The Earth's Solar Energy Bank Account
We are energy trust fund babies. We can chose to exhaust what we have or we can choose save it and pay our own way.
Most of our energy comes from burning fossil fuels like oil, natural gas, and coal. When we burn them, we are converting the chemical energy stored in the fuels into heat energy. We use this heat energy to heat our homes or convert it to electrical energy in our power plants or to mechanical energy in our cars. But the chemical energy in these fuels originally came from solar energy. Hundreds of millions of years ago, plants on the earth absorbed light energy from the sun and stored it as chemical energy. Then they died, got buried for millions of years under pressure and heat, and now we dig them up and use the energy they stored.
This description is quite simplified, but it still illustrates that our main source of energy took millions of years to make. We have been tapping into this huge store of energy we inherited, an energy bank account or trust fund, if you will. Deposits were made long ago and have been accruing interest. Now we are burning the savings, literally.
Over a hundred years ago, we withdrew a part of this energy account to invest in the Industrial Revolution. Thanks, in part, to this investment we developed new manufacturing and transportation methods, transforming our lifestyles completely. Since then we've fueled countless innovations and have made a considerable dent in our energy account in the process. This is especially true for crude oil. Many experts argue that we are near or have even passed our peak oil production rates. Though we are still discovering new oil deposits, they will be harder and more expensive to get to, and we'll burn more oil in doing so.
Since the Industrial Revolution, we have become complacent about our energy account and we are no longer really investing, just simply spending. We tend not to think of this energy account as a blessing or a “breathing spell”(1), but as a right or worse, a given.
To sustain our lifestyles and set aside a “safety net” for the future, we must work toward controlling our spending through energy efficiency and finding other income streams.
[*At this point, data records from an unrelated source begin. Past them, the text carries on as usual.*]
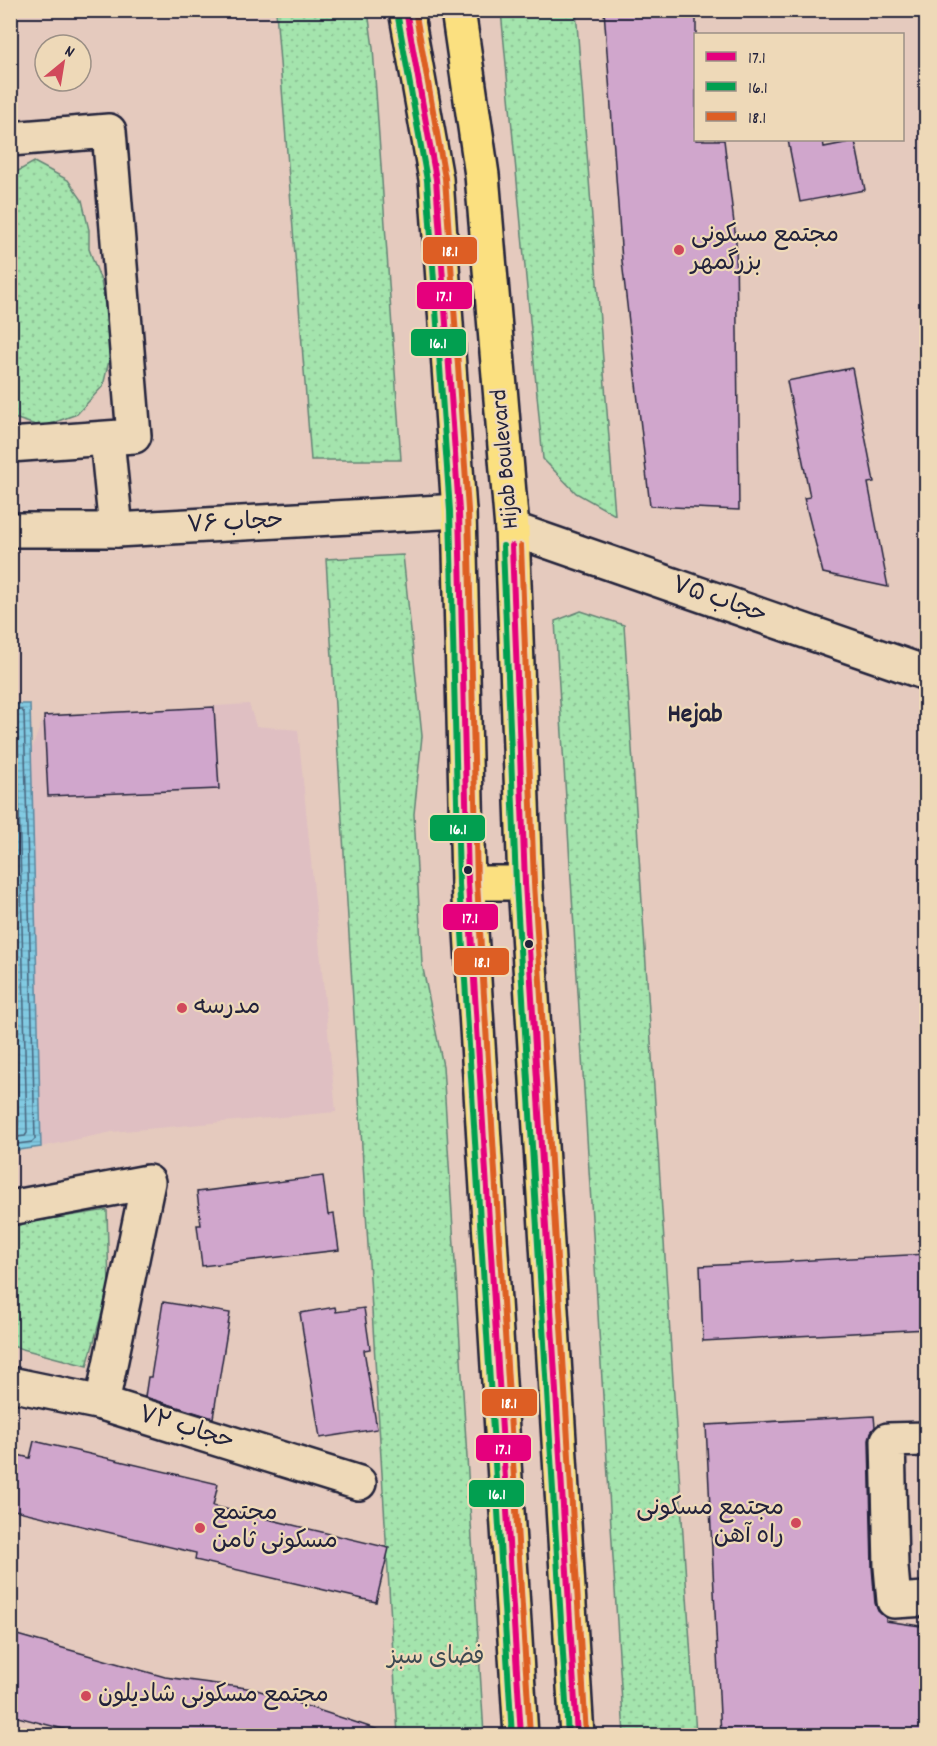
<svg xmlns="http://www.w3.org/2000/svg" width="937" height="1746" font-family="Dekko,'Playpen Sans Arabic',sans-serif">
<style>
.built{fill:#dfbfc2}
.park{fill:url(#park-dots);stroke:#638374;stroke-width:1.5}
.water{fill:url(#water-rules);stroke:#5b879f;stroke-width:1.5}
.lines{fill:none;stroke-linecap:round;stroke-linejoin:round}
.shore{stroke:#48657e;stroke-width:1.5}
.building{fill:#d0a6cc;stroke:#22223b;stroke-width:1.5}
.minor-casing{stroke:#22223b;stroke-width:38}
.major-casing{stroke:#22223b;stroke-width:38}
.minor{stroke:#eed9b8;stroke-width:33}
.major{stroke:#fbe080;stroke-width:33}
.bus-1-casing{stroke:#eed9b8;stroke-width:10}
.bus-2-casing{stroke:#eed9b8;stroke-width:10}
.bus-3-casing{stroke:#eed9b8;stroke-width:10}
.bus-1{stroke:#e5007d;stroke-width:6}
.bus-2{stroke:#029f50;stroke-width:6}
.bus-3{stroke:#dd5e24;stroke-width:6}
.poi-dot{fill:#d1495b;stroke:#eed9b8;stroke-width:2}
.bus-dot{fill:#22223b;stroke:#eed9b8;stroke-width:2}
.labels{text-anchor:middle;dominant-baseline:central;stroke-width:4.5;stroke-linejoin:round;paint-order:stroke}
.poi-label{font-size:24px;fill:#22223b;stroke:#eed9b8;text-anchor:start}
.street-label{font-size:24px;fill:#22223b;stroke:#eed9b8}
.park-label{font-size:24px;fill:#3c4952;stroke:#eed9b8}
.neighbourhood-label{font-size:26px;font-weight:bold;fill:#22223b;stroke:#eed9b8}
.line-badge{stroke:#eed9b8;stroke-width:2}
.badge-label{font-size:16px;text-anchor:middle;font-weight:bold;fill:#fff}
</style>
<defs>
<pattern id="park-dots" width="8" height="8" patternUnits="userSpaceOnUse" patternTransform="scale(1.5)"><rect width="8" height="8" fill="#a4e4ad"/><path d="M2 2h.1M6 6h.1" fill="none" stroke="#8dc396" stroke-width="1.8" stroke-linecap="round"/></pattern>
<pattern id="water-rules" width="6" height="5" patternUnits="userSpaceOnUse" patternTransform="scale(1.5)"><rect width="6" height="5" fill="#81cae2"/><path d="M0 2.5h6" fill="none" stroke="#6fadc3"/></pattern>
</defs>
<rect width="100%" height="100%" fill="#e5cabe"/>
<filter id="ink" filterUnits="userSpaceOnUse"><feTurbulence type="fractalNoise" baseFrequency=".0167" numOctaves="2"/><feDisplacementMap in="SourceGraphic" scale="12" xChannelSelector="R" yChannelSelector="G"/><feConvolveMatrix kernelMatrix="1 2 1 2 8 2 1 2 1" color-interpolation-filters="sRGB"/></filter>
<g filter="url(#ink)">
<polygon class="built" points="249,704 256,726 298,730 336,1112 112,1132 41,1147 31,751 44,716"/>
<g class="park">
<polygon points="276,11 368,11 373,48 401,460 311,460"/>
<polygon points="501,11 576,11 615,515 576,493 543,459"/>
<polygon points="34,162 68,180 82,200 89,230 89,249 101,281 112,348 103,386 77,414 42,427 14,418 11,413 11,175"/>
<polygon points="403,555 422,736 414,814 422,964 443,1066 484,1735 398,1735 326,559"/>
<polygon points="581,611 624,625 696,1735 624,1735 555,621"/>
<polygon points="107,1210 109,1288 87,1366 11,1346 11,1225"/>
</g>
<polygon class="water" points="10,704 30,704 41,1147 11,1151"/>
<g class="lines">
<g class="shore">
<polyline points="10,710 22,710 24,713 35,1139 32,1142 10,1145"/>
<polyline points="10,717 15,718 17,720 27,1133 25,1136 10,1138"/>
<polyline points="10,817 18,1125 16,1128 10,1129"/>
</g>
</g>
<g class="building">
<polygon points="604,10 696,10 696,140 724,140 736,240 739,510 650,506 622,261"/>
<polygon points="788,140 823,140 824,147 855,141 865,190 800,202"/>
<polygon points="852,368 874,482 868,483 888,587 823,573 804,498 810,497 787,381"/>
<polygon points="214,707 219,789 48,796 44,716"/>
<polygon points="323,1176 328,1215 334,1214 339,1250 202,1266 197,1225 201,1225 197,1192"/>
<polygon points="927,1254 927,1329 703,1341 700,1266"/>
<polygon points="163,1302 230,1313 213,1418 145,1397 148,1377 151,1377"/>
<polygon points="335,1307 336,1312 364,1308 370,1349 364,1350 377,1429 320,1438 300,1313"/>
<polygon points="874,1416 875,1427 871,1432 869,1440 872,1567 875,1603 878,1611 886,1618 886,1621 927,1627 927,1736 721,1736 706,1425"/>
<polygon points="34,1441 218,1484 213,1506 389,1548 376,1602 195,1560 196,1553 10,1509 10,1453 30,1458"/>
<polygon points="10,1633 165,1677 254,1689 379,1730 378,1736 90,1736 10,1715"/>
</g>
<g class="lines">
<g class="minor-casing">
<g id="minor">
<polyline points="10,139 109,131 134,436 10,445"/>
<polyline points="107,439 116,530"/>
<polyline points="512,529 926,673"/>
<polyline points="10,530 116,530 459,511"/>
<polyline points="10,1208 148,1182 102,1403"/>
<polyline points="10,1384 102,1403 359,1483"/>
<polyline points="926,1439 888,1440 891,1567 894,1601 926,1599"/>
</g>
</g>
<g class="major-casing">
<g id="major">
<polyline points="406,10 436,179 459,511 468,883 521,1736"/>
<polyline points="458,10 482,175 512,529 525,883 577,1736"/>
<polyline points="468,883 525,883"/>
</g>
</g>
<use href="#minor" class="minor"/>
<use href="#major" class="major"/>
<g class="bus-1-casing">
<g id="bus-1">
<polyline points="406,10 436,179 459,511 468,883 521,1736"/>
<polyline points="512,546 525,883 577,1736"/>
</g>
</g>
<g class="bus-2-casing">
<g id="bus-2">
<polyline points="397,12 427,180 450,511 459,884 512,1736"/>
<polyline points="503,546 516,884 568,1736"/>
</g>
</g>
<g class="bus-3-casing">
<g id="bus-3">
<polyline points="415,10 445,178 468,510 477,883 530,1735"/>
<polyline points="521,546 534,883 586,1735"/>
</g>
</g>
<use href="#bus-1" class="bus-1"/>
<use href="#bus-2" class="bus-2"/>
<use href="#bus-3" class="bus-3"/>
</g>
</g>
<g class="poi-dot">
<circle cx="679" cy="250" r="6"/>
<circle cx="182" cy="1008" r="6"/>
<circle cx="796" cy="1523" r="6"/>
<circle cx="200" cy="1528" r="6"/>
<circle cx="86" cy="1696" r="6"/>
</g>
<g class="bus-dot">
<circle cx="468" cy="870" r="5"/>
<circle cx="529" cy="944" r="5"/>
</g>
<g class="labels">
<g class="poi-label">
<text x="691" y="236">مجتمع مسکونی<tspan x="691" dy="28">بزرگمهر</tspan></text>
<text x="194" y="1008">مدرسه</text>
<text x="784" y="1509" text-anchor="end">مجتمع مسکونی<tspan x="784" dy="28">راه آهن</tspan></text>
<text x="212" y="1514">مجتمع<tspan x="212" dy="28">مسکونی ثامن</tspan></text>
<text x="98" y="1696">مجتمع مسکونی شادیلون</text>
</g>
<g class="street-label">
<text transform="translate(506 459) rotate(-95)">Hijab Boulevard</text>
<text transform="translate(235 524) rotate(-3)">حجاب ۷۶</text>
<text transform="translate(719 601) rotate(19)">حجاب ۷۵</text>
<text transform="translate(186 1429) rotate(17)">حجاب ۷۲</text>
</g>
<g class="park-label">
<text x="436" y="1658">فضای سبز</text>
</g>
<g class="neighbourhood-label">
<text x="695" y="715">Hejab</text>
</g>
</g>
<g class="line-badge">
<rect x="422" y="236" width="56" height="29" rx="6" fill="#dd5e24"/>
<rect x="416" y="281" width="57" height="29" rx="6" fill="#e5007d"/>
<rect x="410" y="328" width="57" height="29" rx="6" fill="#029f50"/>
<rect x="429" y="814" width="57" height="28" rx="6" fill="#029f50"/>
<rect x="442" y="903" width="57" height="28" rx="6" fill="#e5007d"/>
<rect x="453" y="947" width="57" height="29" rx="6" fill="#dd5e24"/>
<rect x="481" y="1388" width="57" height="29" rx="6" fill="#dd5e24"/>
<rect x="475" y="1434" width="57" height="28" rx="6" fill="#e5007d"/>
<rect x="468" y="1479" width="57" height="29" rx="6" fill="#029f50"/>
</g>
<g class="badge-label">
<text x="450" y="256">18.1</text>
<text x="444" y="301">17.1</text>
<text x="438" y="348">16.1</text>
<text x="458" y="834">16.1</text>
<text x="470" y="923">17.1</text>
<text x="482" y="967">18.1</text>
<text x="509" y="1408">18.1</text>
<text x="503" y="1454">17.1</text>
<text x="497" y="1499">16.1</text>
</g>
<rect width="937" height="1746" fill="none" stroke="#eed9b8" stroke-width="36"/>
<rect x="18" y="18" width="901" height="1710" fill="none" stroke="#22223b" stroke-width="2" filter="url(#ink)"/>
<rect x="694" y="33" width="210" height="108" fill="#eed9b8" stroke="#9c9086" stroke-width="1.5"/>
<rect x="706" y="52" width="30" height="9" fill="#e5007d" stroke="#9c9086" stroke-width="1.5"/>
<text x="748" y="63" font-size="18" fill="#22223b">17.1</text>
<rect x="706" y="82" width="30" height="9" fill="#029f50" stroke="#9c9086" stroke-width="1.5"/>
<text x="748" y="93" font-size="18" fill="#22223b">16.1</text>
<rect x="706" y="112" width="30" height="9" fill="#dd5e24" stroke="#9c9086" stroke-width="1.5"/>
<text x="748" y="123" font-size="18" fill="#22223b">18.1</text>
<g transform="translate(63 63) rotate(30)"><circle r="28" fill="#eed9b8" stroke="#9c9086" stroke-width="1.5"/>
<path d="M0-4.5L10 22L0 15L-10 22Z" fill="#d1495b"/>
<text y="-9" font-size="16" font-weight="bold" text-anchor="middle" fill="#22223b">N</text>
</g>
</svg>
These income streams could come from the energy we currently get from the sun instead of the energy the sun provided millennia ago. The sun provides light energy we can to convert to electrical energy with our photovoltaics and wind and water turbines or to chemical energy with our biomass crops. Perhaps at some point we could generate more energy than we consume and recharge our energy account.
We might have needed the silver spoon a hundred years ago, but we've outgrown it by now.
1. Reference to quote by “the First and Greatest Chemurgist” George Washington Carver: “I believe the Great Creator has put oil and ores on this earth to give us a breathing spell... As we exhaust them, we must be prepared to fall back on our farms, which is God’s true storehouse and can never be exhausted. For we can learn to synthesize materials for every human need from the things that grow.”